» Problem details
Reproduce from the hearing transcript below everything from "Dame Mavis McDonald: I" down to "that is acceptable.", word for word.

» Document extract

Dame Mavis McDonald: I am not sure I understand your point about the same people taking over.

Q127 Mr. Gerry Steinberg (City of Durham): Let me be blunter. You have an area where a local authority has failed and in some cases failed miserably. You come in, you pump resources in for ten years, you leave and the same local authority then has to take over after the ten years; not necessarily the same people because time has moved on, but the authority will then come in; they failed in the first place and they are expected to take it over again. I just do not think that is acceptable.

Dame Mavis McDonald: The genesis of the multiple deprivation in the areas is very mixed. Some of it is because of wider economic changes which are not necessarily to do with local authority services. There are some excellent local authorities under the CPA scores who have areas of significant problems and have NDC areas in them. There is no direct correlation there. We are very conscious that the NDC is a relatively small programme operating within a much wider range of government-led programmes which are dealing with both income and wider economic development opportunities as well. It is very small and locally focused.

» Data excerpts
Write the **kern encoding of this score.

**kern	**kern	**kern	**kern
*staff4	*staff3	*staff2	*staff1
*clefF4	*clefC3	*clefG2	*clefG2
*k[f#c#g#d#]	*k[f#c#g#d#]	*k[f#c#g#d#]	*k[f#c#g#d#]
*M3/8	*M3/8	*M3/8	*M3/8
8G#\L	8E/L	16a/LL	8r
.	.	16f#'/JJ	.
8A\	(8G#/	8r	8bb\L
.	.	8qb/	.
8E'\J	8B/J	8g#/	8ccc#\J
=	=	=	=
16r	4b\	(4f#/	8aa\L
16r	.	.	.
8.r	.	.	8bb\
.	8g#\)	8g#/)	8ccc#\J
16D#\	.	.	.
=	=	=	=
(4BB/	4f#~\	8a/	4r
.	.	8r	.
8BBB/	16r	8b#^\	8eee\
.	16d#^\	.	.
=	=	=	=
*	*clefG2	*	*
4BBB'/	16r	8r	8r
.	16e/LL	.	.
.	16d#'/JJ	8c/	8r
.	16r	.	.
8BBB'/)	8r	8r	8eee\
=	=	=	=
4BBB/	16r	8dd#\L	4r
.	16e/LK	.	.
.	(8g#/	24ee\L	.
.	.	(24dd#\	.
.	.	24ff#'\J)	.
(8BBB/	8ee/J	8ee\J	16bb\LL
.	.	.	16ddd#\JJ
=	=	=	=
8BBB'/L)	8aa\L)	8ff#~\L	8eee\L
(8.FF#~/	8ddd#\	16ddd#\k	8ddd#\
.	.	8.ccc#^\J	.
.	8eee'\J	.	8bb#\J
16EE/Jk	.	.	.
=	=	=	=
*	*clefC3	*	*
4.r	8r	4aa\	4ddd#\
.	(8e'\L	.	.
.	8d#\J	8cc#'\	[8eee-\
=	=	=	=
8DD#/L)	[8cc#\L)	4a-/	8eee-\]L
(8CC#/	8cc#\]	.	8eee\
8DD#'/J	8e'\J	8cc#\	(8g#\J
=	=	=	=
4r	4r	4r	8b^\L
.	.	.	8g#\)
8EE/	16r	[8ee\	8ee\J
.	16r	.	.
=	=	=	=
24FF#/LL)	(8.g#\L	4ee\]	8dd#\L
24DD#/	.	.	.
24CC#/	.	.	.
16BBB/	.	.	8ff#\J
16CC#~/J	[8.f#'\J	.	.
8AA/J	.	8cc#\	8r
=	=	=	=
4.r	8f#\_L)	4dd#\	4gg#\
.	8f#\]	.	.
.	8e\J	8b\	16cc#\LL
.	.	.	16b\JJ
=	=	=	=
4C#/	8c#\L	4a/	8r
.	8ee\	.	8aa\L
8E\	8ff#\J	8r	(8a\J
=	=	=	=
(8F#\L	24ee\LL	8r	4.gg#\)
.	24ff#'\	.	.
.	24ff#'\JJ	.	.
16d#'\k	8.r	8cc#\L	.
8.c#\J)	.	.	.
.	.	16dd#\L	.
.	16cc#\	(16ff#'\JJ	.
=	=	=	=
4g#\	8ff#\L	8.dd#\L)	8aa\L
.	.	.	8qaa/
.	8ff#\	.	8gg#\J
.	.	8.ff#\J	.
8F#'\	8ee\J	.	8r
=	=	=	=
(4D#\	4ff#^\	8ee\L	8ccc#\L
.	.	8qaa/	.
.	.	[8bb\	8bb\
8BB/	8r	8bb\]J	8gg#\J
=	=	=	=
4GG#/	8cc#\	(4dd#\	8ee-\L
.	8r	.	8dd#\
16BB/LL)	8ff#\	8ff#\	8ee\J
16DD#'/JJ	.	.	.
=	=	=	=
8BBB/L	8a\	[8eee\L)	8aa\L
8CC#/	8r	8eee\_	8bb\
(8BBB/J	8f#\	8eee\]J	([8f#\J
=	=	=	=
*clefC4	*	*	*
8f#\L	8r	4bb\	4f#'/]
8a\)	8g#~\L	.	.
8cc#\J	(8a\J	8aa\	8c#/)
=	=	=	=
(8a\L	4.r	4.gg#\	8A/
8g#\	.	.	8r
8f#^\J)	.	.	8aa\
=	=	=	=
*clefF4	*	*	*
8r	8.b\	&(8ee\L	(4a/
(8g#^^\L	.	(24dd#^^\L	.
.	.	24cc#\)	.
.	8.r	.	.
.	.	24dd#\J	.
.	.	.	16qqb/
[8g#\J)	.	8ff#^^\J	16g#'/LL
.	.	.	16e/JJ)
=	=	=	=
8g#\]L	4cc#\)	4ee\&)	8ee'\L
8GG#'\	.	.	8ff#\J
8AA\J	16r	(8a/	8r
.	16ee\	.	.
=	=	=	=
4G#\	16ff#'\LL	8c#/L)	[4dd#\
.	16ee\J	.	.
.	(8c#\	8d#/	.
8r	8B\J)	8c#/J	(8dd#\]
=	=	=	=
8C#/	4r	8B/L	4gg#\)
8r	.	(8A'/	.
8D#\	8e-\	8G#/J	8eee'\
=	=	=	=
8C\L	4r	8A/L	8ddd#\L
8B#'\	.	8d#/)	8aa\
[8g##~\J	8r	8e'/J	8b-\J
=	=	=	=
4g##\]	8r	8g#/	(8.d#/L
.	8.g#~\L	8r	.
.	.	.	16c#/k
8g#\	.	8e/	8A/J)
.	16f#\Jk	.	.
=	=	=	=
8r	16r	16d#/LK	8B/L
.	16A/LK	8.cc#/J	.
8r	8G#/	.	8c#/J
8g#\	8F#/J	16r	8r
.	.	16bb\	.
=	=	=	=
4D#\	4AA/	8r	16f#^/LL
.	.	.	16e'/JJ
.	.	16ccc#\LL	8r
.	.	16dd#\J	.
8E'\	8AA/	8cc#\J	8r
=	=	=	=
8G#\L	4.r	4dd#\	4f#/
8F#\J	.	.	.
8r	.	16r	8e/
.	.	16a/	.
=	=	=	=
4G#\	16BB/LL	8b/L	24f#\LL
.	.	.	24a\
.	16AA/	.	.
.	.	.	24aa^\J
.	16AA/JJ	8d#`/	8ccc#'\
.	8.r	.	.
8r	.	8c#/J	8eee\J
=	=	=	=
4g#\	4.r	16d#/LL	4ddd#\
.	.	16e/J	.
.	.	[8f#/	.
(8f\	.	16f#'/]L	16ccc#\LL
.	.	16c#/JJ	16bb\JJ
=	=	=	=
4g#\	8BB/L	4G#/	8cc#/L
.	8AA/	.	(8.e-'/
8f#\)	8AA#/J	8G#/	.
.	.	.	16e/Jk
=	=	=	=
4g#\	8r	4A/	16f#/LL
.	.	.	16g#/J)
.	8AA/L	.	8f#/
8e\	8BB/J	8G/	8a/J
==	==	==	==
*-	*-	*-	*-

» Written solution
Dame Mavis McDonald: I am not sure I understand your point about the same people taking over.

Q127 Mr. Gerry Steinberg (City of Durham): Let me be blunter. You have an area where a local authority has failed and in some cases failed miserably. You come in, you pump resources in for ten years, you leave and the same local authority then has to take over after the ten years; not necessarily the same people because time has moved on, but the authority will then come in; they failed in the first place and they are expected to take it over again. I just do not think that is acceptable.